• Problem requirements: Rewrite as a numbered list, omitting blank lines, the material that opens with the line containing "Torres-StahlD: median 70, box" and closes with the line containing "JimenezD: median 70, box", with both of those lines included.

• Task material:
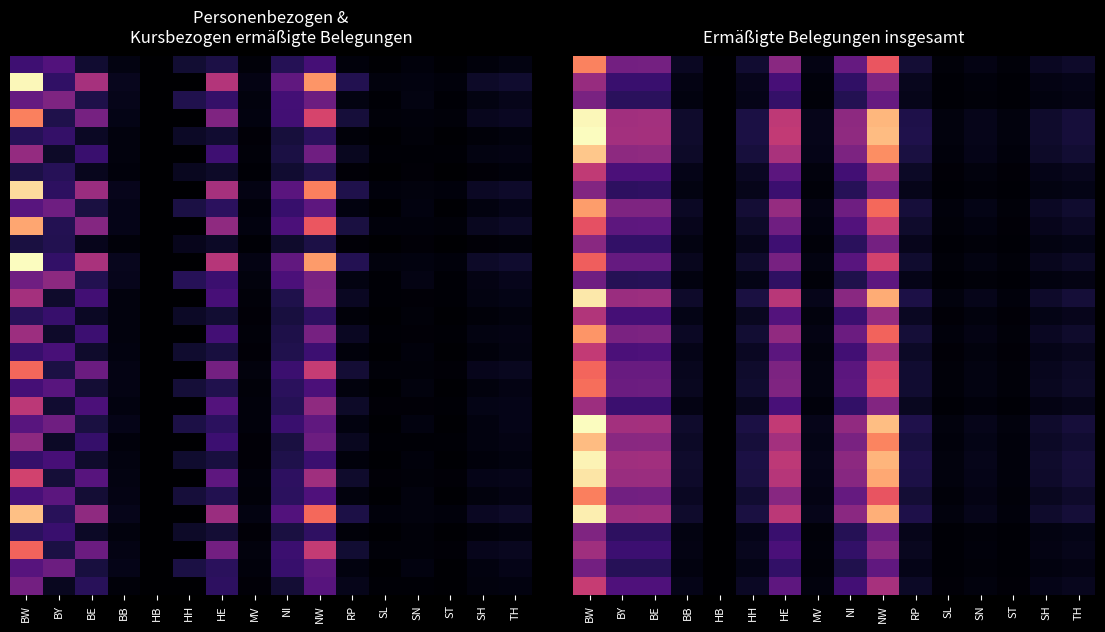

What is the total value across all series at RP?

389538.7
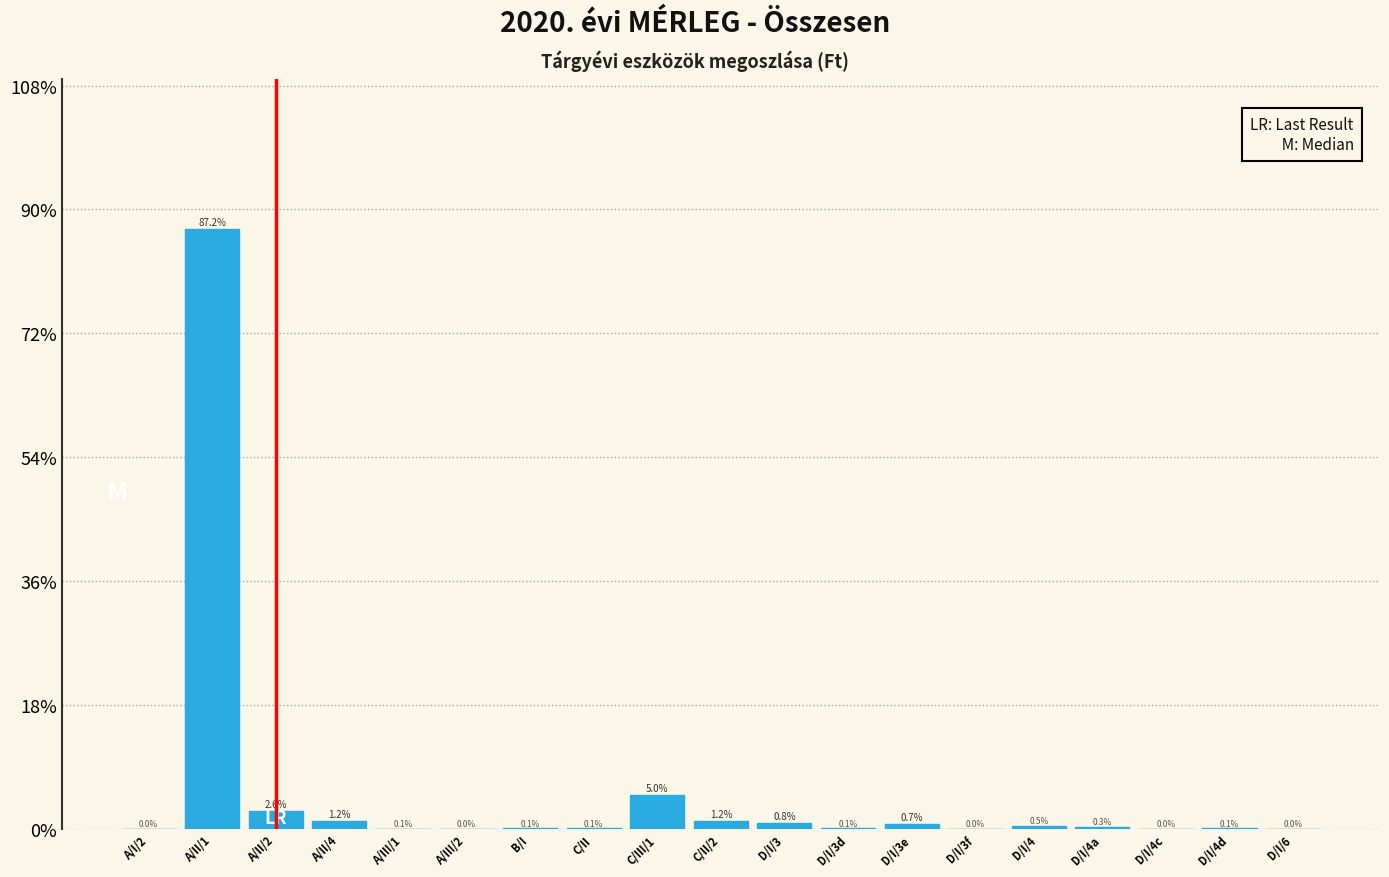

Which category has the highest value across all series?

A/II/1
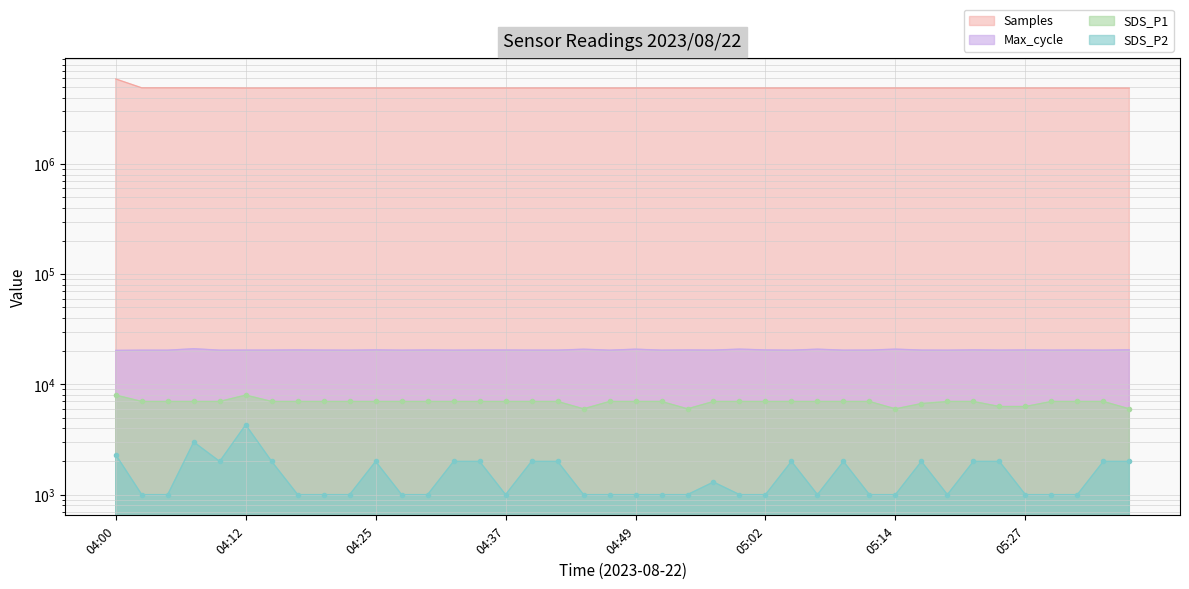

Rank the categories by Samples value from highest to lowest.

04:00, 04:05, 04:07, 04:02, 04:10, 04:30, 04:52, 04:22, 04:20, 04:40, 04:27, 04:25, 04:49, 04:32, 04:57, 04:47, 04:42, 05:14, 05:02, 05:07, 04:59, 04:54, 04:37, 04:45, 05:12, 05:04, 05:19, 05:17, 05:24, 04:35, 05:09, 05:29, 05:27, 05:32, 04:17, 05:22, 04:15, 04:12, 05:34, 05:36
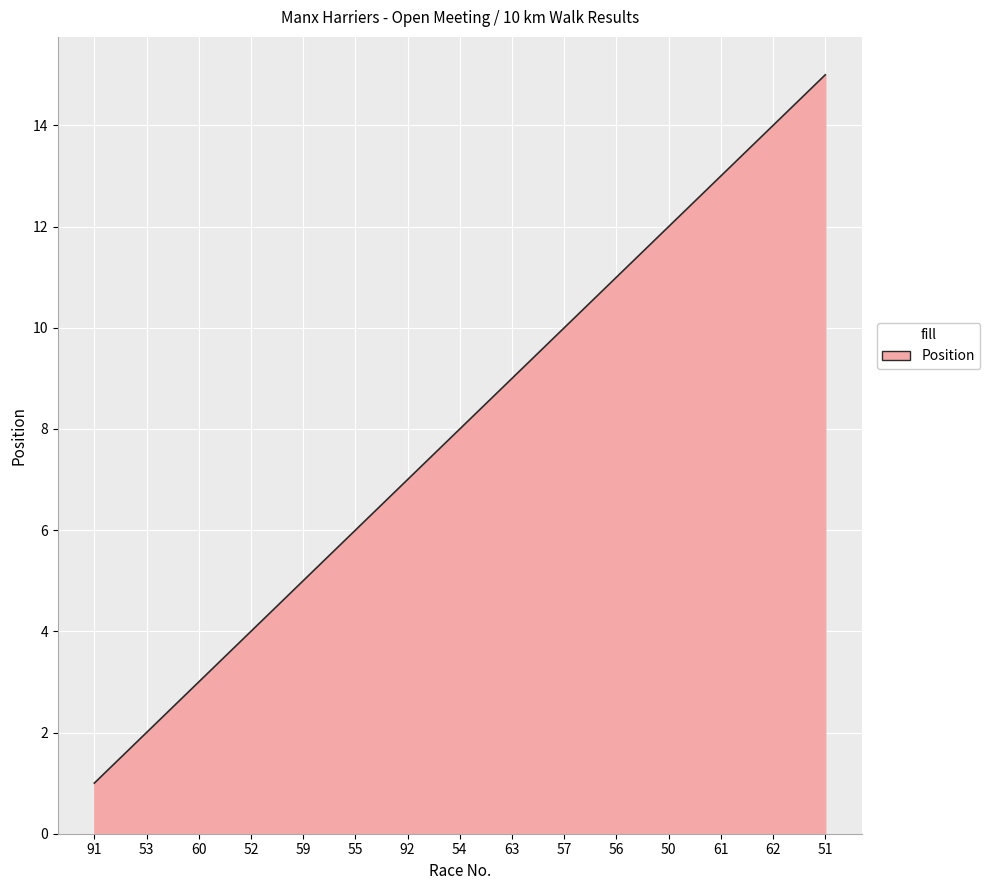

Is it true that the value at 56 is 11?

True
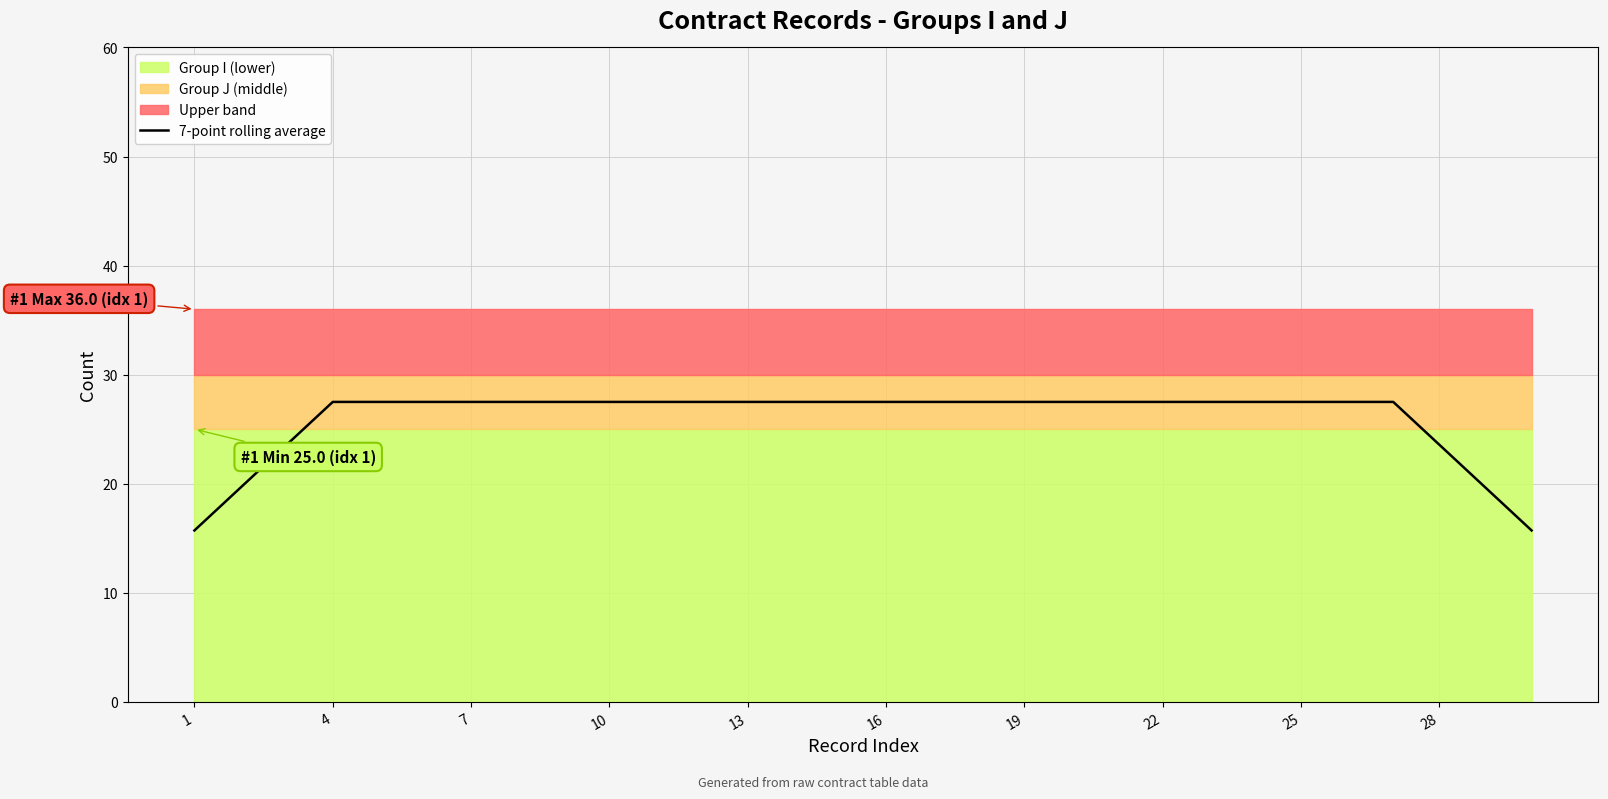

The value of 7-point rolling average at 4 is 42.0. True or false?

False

...

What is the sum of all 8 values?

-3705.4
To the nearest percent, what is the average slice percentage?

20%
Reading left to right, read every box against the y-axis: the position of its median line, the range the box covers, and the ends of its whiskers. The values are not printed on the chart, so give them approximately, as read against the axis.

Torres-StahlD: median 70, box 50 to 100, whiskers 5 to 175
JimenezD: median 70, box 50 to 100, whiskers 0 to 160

• Solution for this problem:
1. Torres-StahlD: median 70, box 50 to 100, whiskers 5 to 175
2. JimenezD: median 70, box 50 to 100, whiskers 0 to 160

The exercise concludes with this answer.